I'm currently writing a function for parsing some HTML and adding tags where necessary. Basically i have a piece of HTML like this:
Lorem ipsum dolor sit amet, consectetur adipiscing elit. Suspendisse feugiat, nunc at vestibulum egestas.
<script type="c">
#include <stdio.h>
#define debug(var) printf(#var " = %d\n", var)
int main(void)
{
int x = 12;
debug(x)
return 0;
}
</script>
Lorem ipsum dolor sit amet, consectetur adipiscing elit. Suspendisse feugiat, nunc at vestibulum egestas.
<h3>Test Heading</h3>
Lorem ipsum dolor sit amet, consectetur adipiscing elit. Cras ultricies luctus metus ut cursus.
<ol>
<li>One</li>
<li>Two</li>
<li>Three</li>
</ol>
Lorem ipsum dolor sit amet, consectetur adipiscing elit. Cras ultricies luctus metus ut cursus.
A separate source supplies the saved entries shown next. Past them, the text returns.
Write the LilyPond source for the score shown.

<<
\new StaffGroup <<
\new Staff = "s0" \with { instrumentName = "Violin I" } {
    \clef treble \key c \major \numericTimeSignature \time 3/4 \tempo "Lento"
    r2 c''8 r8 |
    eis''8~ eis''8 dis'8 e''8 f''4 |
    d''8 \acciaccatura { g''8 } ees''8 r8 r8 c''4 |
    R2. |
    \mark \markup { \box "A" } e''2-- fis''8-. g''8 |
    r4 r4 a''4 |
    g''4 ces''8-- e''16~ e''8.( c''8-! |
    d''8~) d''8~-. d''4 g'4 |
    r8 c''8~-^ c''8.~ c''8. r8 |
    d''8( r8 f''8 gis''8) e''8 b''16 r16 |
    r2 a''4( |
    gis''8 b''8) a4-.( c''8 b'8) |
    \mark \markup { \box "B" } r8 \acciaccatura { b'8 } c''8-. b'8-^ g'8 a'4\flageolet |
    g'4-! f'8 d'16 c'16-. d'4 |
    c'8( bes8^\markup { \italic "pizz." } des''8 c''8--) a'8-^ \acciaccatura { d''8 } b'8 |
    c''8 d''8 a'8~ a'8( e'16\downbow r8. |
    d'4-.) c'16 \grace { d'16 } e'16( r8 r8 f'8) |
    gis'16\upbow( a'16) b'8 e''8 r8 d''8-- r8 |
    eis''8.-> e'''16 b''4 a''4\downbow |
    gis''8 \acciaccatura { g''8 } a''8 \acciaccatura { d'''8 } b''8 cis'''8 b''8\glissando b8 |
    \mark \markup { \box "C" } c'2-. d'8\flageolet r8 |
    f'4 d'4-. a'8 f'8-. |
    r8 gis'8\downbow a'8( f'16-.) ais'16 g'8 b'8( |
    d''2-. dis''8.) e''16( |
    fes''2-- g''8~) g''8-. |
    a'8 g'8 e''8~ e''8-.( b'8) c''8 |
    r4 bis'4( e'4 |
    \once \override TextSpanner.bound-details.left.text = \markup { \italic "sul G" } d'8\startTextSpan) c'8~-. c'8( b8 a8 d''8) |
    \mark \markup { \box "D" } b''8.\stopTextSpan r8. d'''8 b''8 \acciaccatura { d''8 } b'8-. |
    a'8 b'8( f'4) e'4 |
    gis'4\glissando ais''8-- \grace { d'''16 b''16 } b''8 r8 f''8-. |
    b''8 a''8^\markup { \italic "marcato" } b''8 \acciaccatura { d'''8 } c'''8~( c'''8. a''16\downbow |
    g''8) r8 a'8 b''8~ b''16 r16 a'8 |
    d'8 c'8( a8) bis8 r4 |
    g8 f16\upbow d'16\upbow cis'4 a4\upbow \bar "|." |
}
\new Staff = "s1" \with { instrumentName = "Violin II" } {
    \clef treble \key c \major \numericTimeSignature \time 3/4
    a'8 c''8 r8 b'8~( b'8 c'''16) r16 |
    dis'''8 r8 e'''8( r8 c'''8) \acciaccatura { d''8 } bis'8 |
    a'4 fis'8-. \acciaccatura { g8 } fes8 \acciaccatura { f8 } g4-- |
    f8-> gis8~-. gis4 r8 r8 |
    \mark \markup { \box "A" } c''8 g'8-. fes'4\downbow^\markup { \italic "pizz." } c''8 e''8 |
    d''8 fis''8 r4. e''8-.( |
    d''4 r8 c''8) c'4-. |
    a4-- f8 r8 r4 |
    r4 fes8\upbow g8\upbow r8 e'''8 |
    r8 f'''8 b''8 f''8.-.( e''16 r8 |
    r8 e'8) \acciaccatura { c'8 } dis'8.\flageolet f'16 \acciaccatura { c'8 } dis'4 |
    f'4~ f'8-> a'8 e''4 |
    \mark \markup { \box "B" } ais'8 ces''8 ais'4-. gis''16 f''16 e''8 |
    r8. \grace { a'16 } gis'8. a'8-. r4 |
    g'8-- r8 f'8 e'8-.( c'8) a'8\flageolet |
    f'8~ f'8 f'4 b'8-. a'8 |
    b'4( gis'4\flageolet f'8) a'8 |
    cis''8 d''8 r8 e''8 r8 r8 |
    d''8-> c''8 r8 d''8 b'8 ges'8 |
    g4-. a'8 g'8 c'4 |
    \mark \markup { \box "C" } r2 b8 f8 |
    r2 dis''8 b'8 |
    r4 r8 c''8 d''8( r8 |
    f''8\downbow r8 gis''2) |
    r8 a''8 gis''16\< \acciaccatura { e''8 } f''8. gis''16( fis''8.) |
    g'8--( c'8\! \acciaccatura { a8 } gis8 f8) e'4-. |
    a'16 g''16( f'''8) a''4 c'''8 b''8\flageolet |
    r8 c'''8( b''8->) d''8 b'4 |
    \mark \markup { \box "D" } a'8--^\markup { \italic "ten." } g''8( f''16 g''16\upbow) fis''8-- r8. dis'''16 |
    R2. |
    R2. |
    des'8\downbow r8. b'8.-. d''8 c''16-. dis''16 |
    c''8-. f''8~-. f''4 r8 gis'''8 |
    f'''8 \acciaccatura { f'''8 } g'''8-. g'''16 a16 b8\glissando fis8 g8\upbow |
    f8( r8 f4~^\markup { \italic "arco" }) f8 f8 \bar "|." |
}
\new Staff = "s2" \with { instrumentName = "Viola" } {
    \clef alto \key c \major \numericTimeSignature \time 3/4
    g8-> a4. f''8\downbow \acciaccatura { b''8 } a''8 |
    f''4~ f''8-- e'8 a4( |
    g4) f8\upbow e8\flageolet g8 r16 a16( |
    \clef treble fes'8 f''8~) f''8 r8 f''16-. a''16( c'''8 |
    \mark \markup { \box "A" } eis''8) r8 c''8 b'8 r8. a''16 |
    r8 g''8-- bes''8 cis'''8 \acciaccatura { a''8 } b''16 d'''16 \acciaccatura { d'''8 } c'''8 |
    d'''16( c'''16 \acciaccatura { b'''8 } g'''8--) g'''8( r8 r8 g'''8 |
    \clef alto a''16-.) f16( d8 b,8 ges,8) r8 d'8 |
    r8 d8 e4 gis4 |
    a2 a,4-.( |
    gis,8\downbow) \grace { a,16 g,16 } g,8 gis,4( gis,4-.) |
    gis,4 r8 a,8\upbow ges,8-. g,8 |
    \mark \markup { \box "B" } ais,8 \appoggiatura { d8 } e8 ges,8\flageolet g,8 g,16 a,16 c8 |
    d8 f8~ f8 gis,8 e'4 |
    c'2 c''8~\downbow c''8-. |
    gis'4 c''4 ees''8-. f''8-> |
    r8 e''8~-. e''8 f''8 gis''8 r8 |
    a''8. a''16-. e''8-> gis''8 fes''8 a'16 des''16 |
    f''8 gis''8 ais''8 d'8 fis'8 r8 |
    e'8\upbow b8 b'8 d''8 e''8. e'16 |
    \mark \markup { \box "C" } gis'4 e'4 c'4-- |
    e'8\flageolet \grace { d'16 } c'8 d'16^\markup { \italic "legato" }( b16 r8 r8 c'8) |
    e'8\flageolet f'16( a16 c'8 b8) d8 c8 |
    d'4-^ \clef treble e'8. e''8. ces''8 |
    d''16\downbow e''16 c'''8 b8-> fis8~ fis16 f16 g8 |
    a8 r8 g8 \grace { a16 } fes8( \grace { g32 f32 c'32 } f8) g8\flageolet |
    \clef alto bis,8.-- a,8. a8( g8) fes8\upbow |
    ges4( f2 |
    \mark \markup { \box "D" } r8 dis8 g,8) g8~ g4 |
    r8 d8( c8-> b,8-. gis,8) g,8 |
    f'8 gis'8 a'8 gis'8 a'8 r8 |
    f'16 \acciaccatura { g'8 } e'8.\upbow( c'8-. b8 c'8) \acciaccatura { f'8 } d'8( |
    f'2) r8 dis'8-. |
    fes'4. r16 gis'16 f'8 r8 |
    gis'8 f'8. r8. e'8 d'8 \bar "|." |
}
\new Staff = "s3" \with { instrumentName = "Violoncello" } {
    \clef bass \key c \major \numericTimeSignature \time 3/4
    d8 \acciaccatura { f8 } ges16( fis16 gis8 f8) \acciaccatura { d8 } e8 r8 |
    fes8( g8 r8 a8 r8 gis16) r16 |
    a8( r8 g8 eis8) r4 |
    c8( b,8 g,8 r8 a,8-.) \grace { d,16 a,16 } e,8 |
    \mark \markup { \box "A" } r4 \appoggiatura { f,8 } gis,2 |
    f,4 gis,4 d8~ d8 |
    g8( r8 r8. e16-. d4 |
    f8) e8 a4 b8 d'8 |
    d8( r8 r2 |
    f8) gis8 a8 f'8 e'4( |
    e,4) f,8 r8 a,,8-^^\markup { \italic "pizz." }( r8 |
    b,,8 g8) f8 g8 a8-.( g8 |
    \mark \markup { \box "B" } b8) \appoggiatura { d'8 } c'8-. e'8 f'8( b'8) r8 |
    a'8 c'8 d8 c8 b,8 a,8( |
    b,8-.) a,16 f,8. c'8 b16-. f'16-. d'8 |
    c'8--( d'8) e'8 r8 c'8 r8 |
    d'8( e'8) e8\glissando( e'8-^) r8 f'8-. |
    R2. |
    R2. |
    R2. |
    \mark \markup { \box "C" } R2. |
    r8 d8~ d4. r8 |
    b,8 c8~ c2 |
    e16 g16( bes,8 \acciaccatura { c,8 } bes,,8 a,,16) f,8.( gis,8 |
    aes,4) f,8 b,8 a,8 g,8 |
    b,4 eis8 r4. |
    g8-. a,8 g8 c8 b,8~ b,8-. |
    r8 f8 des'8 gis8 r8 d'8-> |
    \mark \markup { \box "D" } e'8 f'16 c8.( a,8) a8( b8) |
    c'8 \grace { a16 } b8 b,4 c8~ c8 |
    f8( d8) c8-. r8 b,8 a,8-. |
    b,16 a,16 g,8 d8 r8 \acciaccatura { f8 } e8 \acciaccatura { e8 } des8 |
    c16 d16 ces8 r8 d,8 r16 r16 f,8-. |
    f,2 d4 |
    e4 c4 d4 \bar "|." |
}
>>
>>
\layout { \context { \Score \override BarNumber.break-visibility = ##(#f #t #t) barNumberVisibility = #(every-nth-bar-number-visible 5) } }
If you notice there are no <p>
tags around the paragraphs. I would like to parse this HTML and add the correct tags to the different paragraphs of text. Also whatever parser is used, it cannot touch any of the other valid HTML. For example, the headings and list should not be altered.
I've hacked together a solution using PHP and although it works, it's not fast or pretty to look at.
What is the best way to accomplish this?
Is there a nice PHP or Javascript based parser i could use for this?
I need to break the HTML down into elements, add tags and write the assembled HTML back to the page(?)